Clarkson says players, umpires adjusting to mark rule but tiring from less breaks
Hawthorn coach Alastair Clarkson says players and umpires have adjusted well to the stricter man-on-the-mark rule so far.
The Hawks had only one of those penalties assessed against them in Saturday’s win over North Melbourne, with Dan Howe caught out of place in the first term and the 50-metre penalty resulting in a goal to the Kangaroos.
Hawks coach Alastair Clarkson says players and umpires have coped well with the man-on-the-mark rule.Credit:Getty Images
Clarkson said he was impressed with how players and umpires were handling the rule but he was less complimentary about the cap of 75 interchanges per game.
“The players have adjusted really well to what the new rule is and that’s reflected by the fact there is not a lot of 50-metre penalties applied,” Clarkson said.
“Similarly, the umpires have adjusted well to not being so nit-picky on every little movement. It’s very difficult for the umps to judge the protected area and who is going into it, the player with the ball and the man on the mark.
Alastair Clarkson looks on during the clash between Hawthorn and North Melbourne at Arden Street.Credit:Getty Images
“It’s a lot to take in for an umpire and I reckon they are doing it really well at the present time.
“The players have adjusted really well and we’ve done a fair bit of work on it but there is nothing like real games to practice it 18 versus 18.”
Clarkson said teams would be closely monitoring the physical impact of the interchange rule on their players as the weeks went on.

# # # # # # #

> [Exercise set]:
**a)** Using the article on Clarkson, decide whether each statement agrees with it. Answer yes or no for each, and quote the words that decide it. (i) Hawthorn had only one man-on-the-mark penalty assessed against them in the win over North Melbourne. (ii) Clarkson praised the cap of 75 interchanges per game. (iii) The 50-metre penalty against Dan Howe resulted in a goal to the Kangaroos.
**b)** Duplicate the article on Clarkson word for word, from "Clarkson says players, umpires" to "interchanges per game.".
**c)** List every name the article on Clarkson uses for a football club.

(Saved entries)
# # # # # # #

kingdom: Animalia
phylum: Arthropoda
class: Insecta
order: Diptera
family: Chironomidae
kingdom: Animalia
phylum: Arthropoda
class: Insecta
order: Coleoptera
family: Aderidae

# # # # # # #

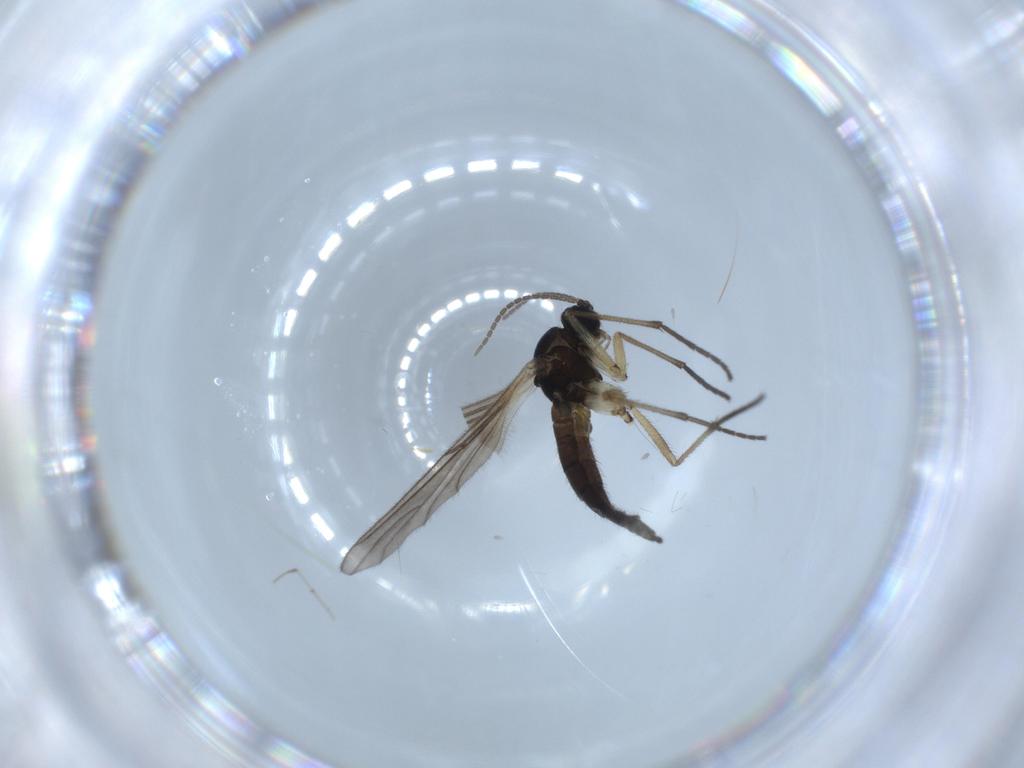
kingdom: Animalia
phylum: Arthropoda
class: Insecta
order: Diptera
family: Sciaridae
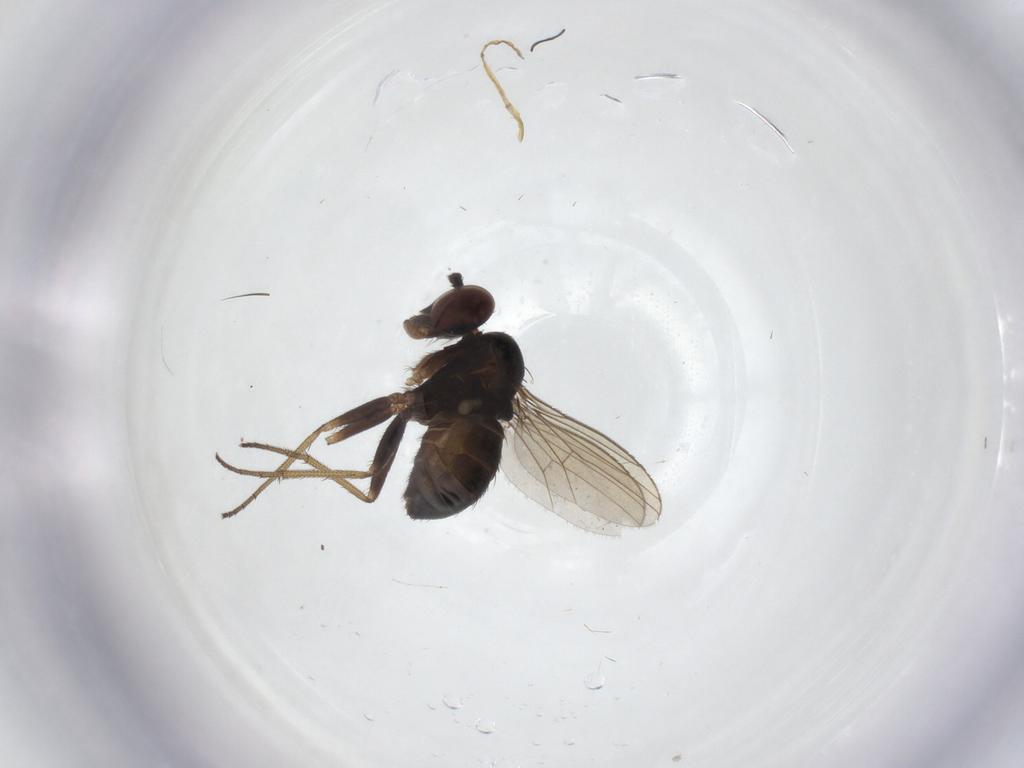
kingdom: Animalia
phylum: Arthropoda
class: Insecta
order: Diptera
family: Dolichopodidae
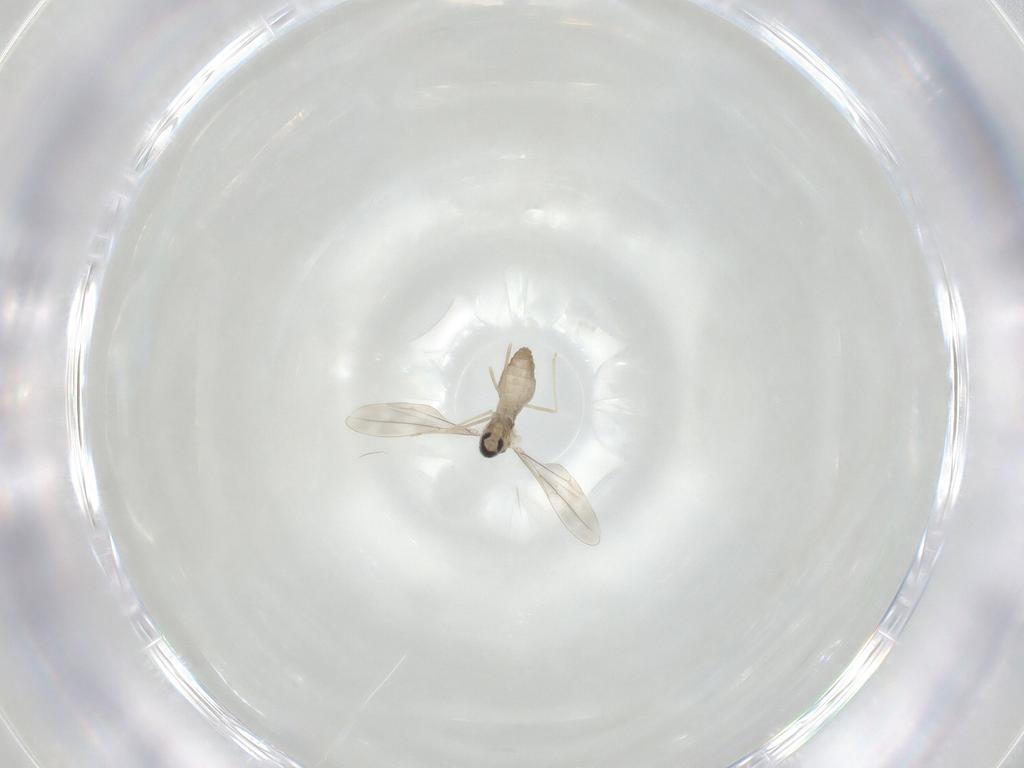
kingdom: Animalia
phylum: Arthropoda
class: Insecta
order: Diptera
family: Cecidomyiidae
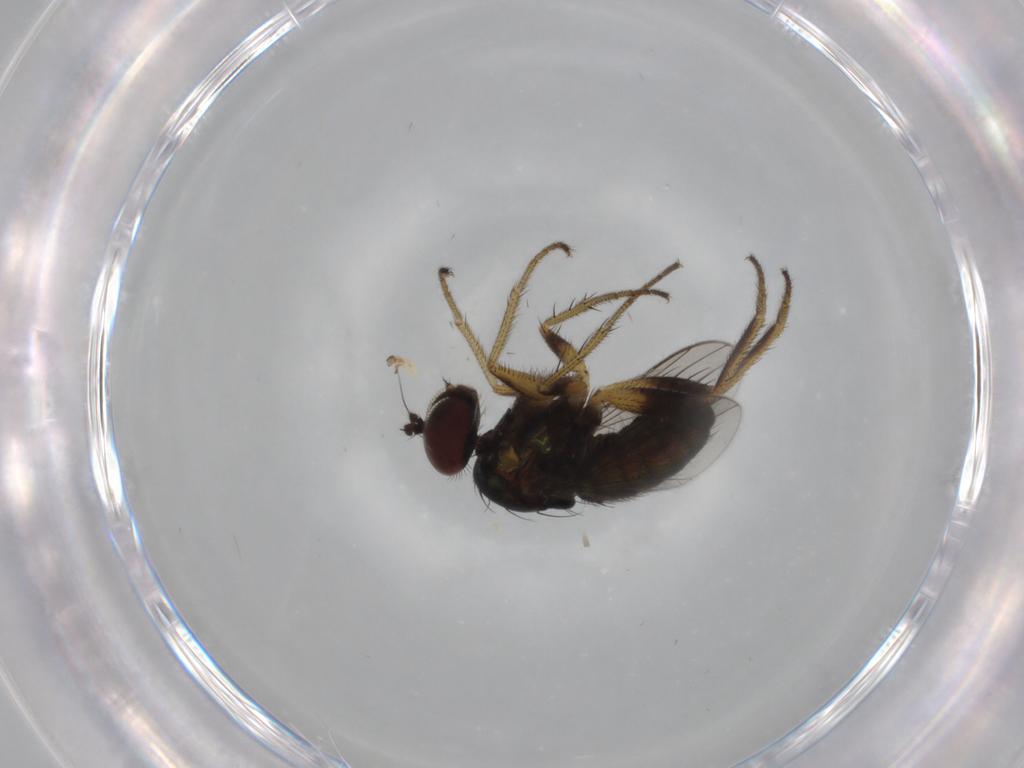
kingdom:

# # # # # # #

> [Task answers]:
**a)**
(i) Yes: "The Hawks had only one of those penalties assessed against them in Saturday’s win over North Melbourne"
(ii) No: "he was less complimentary about the cap of 75 interchanges per game"
(iii) Yes: "the 50-metre penalty resulting in a goal to the Kangaroos"

**b)**
Clarkson says players, umpires adjusting to mark rule but tiring from less breaks
Hawthorn coach Alastair Clarkson says players and umpires have adjusted well to the stricter man-on-the-mark rule so far.
The Hawks had only one of those penalties assessed against them in Saturday’s win over North Melbourne, with Dan Howe caught out of place in the first term and the 50-metre penalty resulting in a goal to the Kangaroos.
Hawks coach Alastair Clarkson says players and umpires have coped well with the man-on-the-mark rule.Credit:Getty Images
Clarkson said he was impressed with how players and umpires were handling the rule but he was less complimentary about the cap of 75 interchanges per game.

**c)** Hawthorn, Hawks, North Melbourne, Kangaroos